EXTRAIT À LIRE ->
^^^^^^^^

Grégoire Vuarlot : "L’écoblanchiment est une priorité de l'ACPR"
INTERVIEW – Pour News Assurances Pro, Grégoire Vuarlot, directeur du contrôle des pratiques commerciales à l’ACPR et Axel Vigneron, chargé de coordination à la direction du contrôle des pratiques commerciales, reviennent sur les ambitions de l'autorité en matière de lutte contre l'écoblanchiment.
Pensez-vous que les assurés sont en position de faire des choix éclairés en termes de finance durable ?
Grégoire Vuarlot : Nous sommes actuellement en train de mettre les outils en place afin que les épargnants puissent faire des choix éclairés et transparents en matière de finance durable. Il s’agit d’un travail exigeant car les réglementations en cours de construction sont complexes et nécessitent un temps d’adaptation. Nous collaborons avec nos homologues européens et l’EIOPA dans la définition des modalités d’application des textes, notamment concernant les dispositions de la Directive sur la distribution en assurance (DDA) amendées pour intégrer la durabilité.
En outre, l’ACPR conduit avec l’AMF une action importante en matière de commercialisation : nous avons par exemple observé une recrudescence de l’écoblanchiment dans un certain nombre de publicités. Notre veille met en lumière la nécessité de mieux encadrer les communications qui s’appuient sur des arguments de durabilité. Nous souhaitons donc définir rapidement des limites pour freiner ce phénomène.
Quel est le but des travaux du pôle commun ACPR/AMF ?
Grégoire Vuarlot : Nous avons décidé de faire de la lutte contre l’écoblanchiment une priorité en matière de protection de la clientèle en réponse aux enjeux climatiques. Un groupe de travail dédié a été constitué avec l’AMF. Dans ce cadre, nous avons effectué un travail de coordination sur l’interprétation des réglementations européennes, mais aussi sur les définitions des activités vertes, notamment vis-à-vis du règlement SFDR qui crée des obligations de publication d’informations supplémentaires sur les produits présentés comme « verts » aux clients. Nous avons également participé activement aux discussions à l’échelle européenne.

^^^^^^^^

CONSIGNE 1 ->
Les affirmations suivantes sont-elles conformes à l'entretien sur l'écoblanchiment ? Pour chacune, répondez par oui ou non et citez mot pour mot le passage qui le montre. (a) Un groupe de travail consacré à l'écoblanchiment a été formé avec l'AMF. (b) L'ACPR a remarqué que l'écoblanchiment recule dans les publicités. (c) Selon Grégoire Vuarlot, les réglementations en préparation sont simples et s'appliquent sans délai.
CONSIGNE 2 ->
Donnez la suite de l'entretien sur l'écoblanchiment, à partir de la fin de la dernière réponse.

DONNÉES ENREGISTRÉES ->
^^^^^^^^

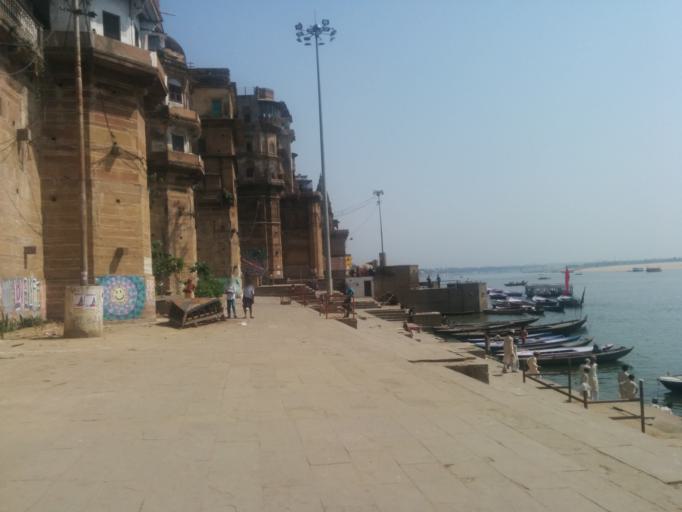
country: IN
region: Uttar Pradesh
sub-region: Varanasi
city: Varanasi
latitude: 25.3046
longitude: 83.0091
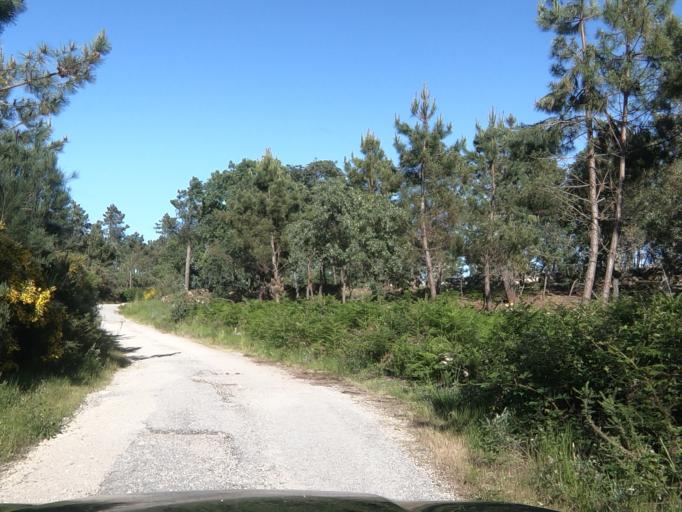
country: PT
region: Vila Real
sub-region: Sabrosa
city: Sabrosa
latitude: 41.3201
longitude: -7.6472
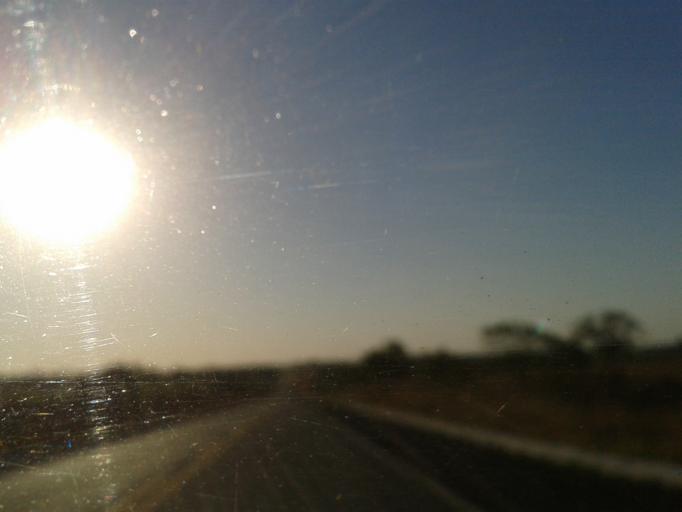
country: BR
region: Minas Gerais
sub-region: Santa Vitoria
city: Santa Vitoria
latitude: -19.0815
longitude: -50.3580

^^^^^^^^

RÉPONSE ATTENDUE 1 ->
(a) Oui : « Un groupe de travail dédié a été constitué avec l’AMF. »
(b) Non : « nous avons par exemple observé une recrudescence de l’écoblanchiment dans un certain nombre de publicités »
(c) Non : « les réglementations en cours de construction sont complexes et nécessitent un temps d’adaptation »

RÉPONSE ATTENDUE 2 ->
Il faut savoir qu’il existe déjà un principe général, qui s’applique au-delà de la finance durable : celui d’une information claire, exacte et non trompeuse. La commercialisation d’offres ayant une visée extra-financière, notamment les contrat d’assurance-vie, est soumise à ce principe. Pour ce faire, un cadre réglementaire est développé au niveau européen, afin de garantir au client plus de la transparence au moment de la vente, mais également tout au long de la vie du contrat d’assurance-vie et de ses supports.
Sur quels points allez-vous vous pencher concernant les assureurs ?
Grégoire Vuarlot : Notre action auprès des assureurs s’articule autour de deux priorités : les accompagner dans la mise en œuvre de la réglementation et s’assurer de sa bonne application, d’une part ; veiller au caractère équilibré des arguments publicitaires utilisant la finance durable, d’autre part.
Sur ce dernier point, nous surveillons particulièrement les publicités qui mettent en avant des arguments « verts », pour vérifier la juste proportion entre les arguments utilisés et la réalité des caractéristiques de durabilité des produits.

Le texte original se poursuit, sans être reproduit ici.